Work required → Set down, please, the line that contains "animaux ne sont pas vaccinés...." and every line that follows it to the end of the records, exactly; do not include pictures.

BEGIN Records supplied

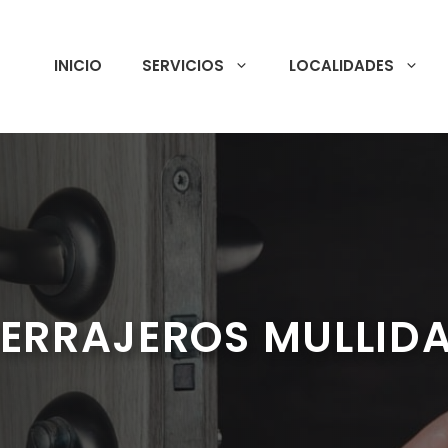
INICIO
SERVICIOS
LOCALIDADES
ERRAJEROS MULLID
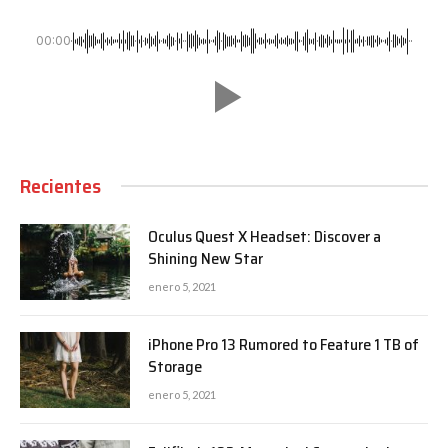
00:00
Recientes
Oculus Quest X Headset: Discover a
Shining New Star
enero 5, 2021
iPhone Pro 13 Rumored to Feature 1 TB of
Storage
enero 5, 2021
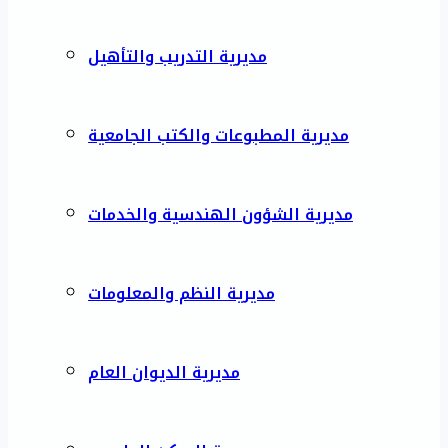
مديرية التدريب والتأهيل
مديرية المطبوعات والكتب الجامعية
مديرية الشؤون الهندسية والخدمات
مديرية النظم والمعلومات
مديرية الديوان العام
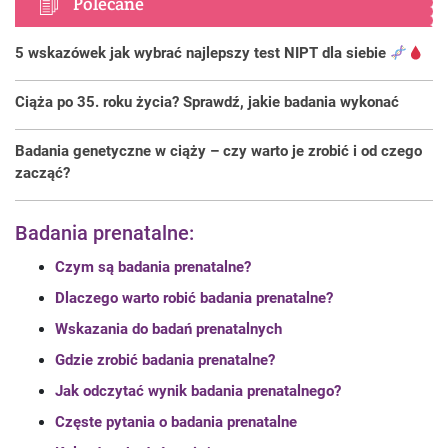
Polecane
5 wskazówek jak wybrać najlepszy test NIPT dla siebie
Ciąża po 35. roku życia? Sprawdź, jakie badania wykonać
Badania genetyczne w ciąży – czy warto je zrobić i od czego
zacząć?
Badania prenatalne:
Czym są badania prenatalne?
Dlaczego warto robić badania prenatalne?
Wskazania do badań prenatalnych
Gdzie zrobić badania prenatalne?
Jak odczytać wynik badania prenatalnego?
Częste pytania o badania prenatalne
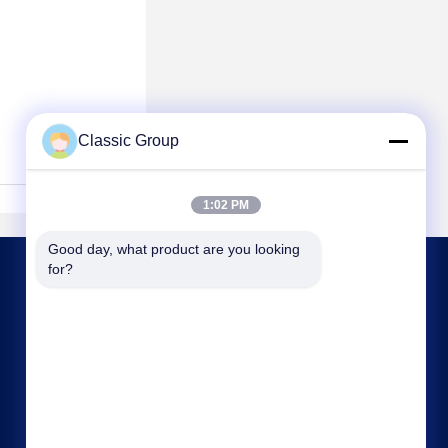
Classic Group
1:02 PM
Good day, what product are you looking 
for?
हमसे संपर्क करें
gjyw@jdjt.com
86-537-3888882
चाउंगये रोड, आर्थिक विकास क्षेत्र के उत्तर-पश्चिम में, यानझोउ
जिला, जिनिंग शहर, शेडोंग प्रांत।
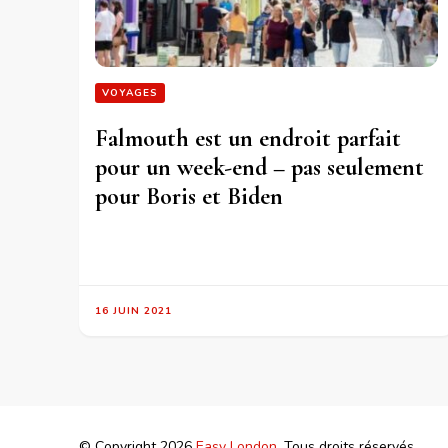
VOYAGES
Falmouth est un endroit parfait
pour un week-end – pas seulement
pour Boris et Biden
16 JUIN 2021
© Copyright 2026
Easy London
. Tous droits réservés.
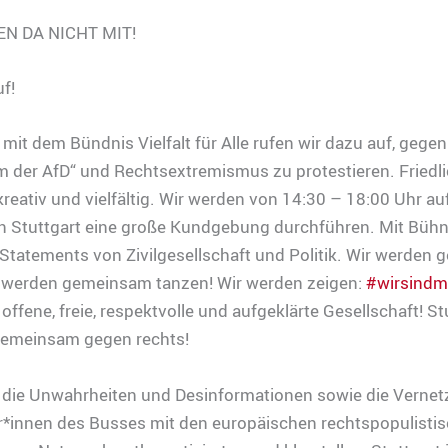
N DA NICHT MIT!
f!
t dem Bündnis Vielfalt für Alle rufen wir dazu auf, gegen
 der AfD“ und Rechtsextremismus zu protestieren. Friedli
 kreativ und vielfältig. Wir werden von 14:30 – 18:00 Uhr a
in Stuttgart eine große Kundgebung durchführen. Mit Bühn
Statements von Zivilgesellschaft und Politik. Wir werden
r werden gemeinsam tanzen! Wir werden zeigen:
#wirsindm
 offene, freie, respektvolle und aufgeklärte Gesellschaft! St
 gemeinsam gegen rechts!
 die Unwahrheiten und Desinformationen sowie die Vernet
r*innen des Busses mit den europäischen rechtspopulisti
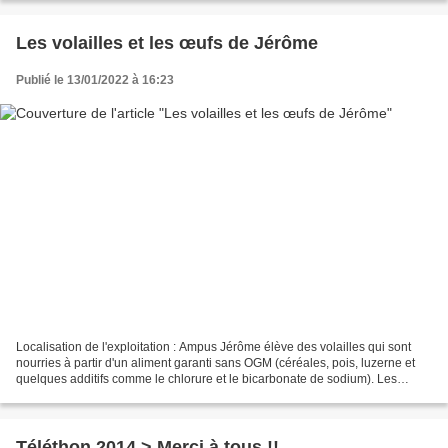
Les volailles et les œufs de Jérôme
Publié le 13/01/2022 à 16:23
Localisation de l'exploitation : Ampus Jérôme élève des volailles qui sont
nourries à partir d'un aliment garanti sans OGM (céréales, pois, luzerne et
quelques additifs comme le chlorure et le bicarbonate de sodium). Les
animaux ne sont pas vaccinés....
Téléthon 2014 > Merci à tous !!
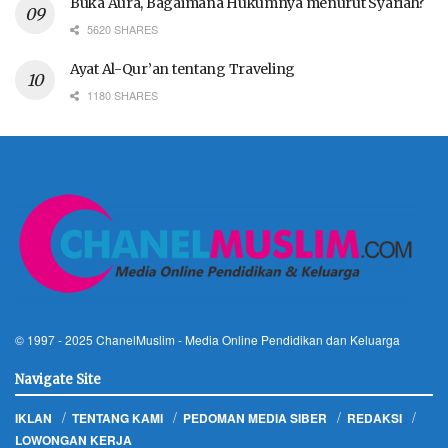
Buka Aura, Bagaimana Hukumnya menurut Syariah?
5620 SHARES
Ayat Al-Qur’an tentang Traveling
1180 SHARES
© 1997 - 2025
ChanelMuslim
- Media Online Pendidikan dan Keluarga
Navigate Site
IKLAN
TENTANG KAMI
PEDOMAN MEDIA SIBER
REDAKSI
LOWONGAN KERJA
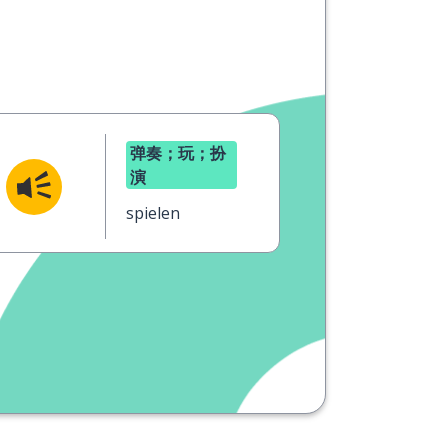
弹奏；玩；扮
演
spielen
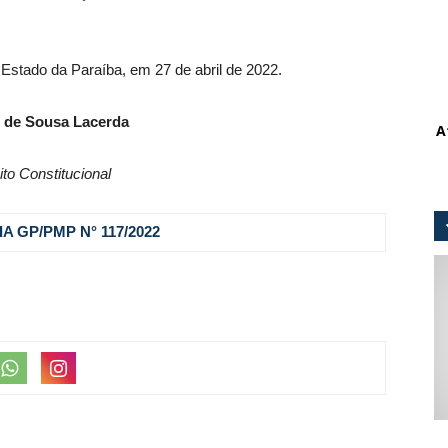
 Estado da Paraíba, em 27 de abril de 2022.
 de Sousa Lacerda
A
ito Constitucional
A GP/PMP N° 117
/2022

END Records supplied

Your response →
animaux ne sont pas vaccinés....
Téléthon 2014 > Merci à tous !!
Buka Aura, Bagaimana Hukumnya menurut Syariah?
5620 SHARES
Ayat Al-Qur’an tentang Traveling
1180 SHARES
© 1997 - 2025
ChanelMuslim
- Media Online Pendidikan dan Keluarga
Navigate Site
IKLAN
TENTANG KAMI
PEDOMAN MEDIA SIBER
REDAKSI
LOWONGAN KERJA
弹奏；玩；扮
演
spielen
 Estado da Paraíba, em 27 de abril de 2022.
 de Sousa Lacerda
A
ito Constitucional
A GP/PMP N° 117
/2022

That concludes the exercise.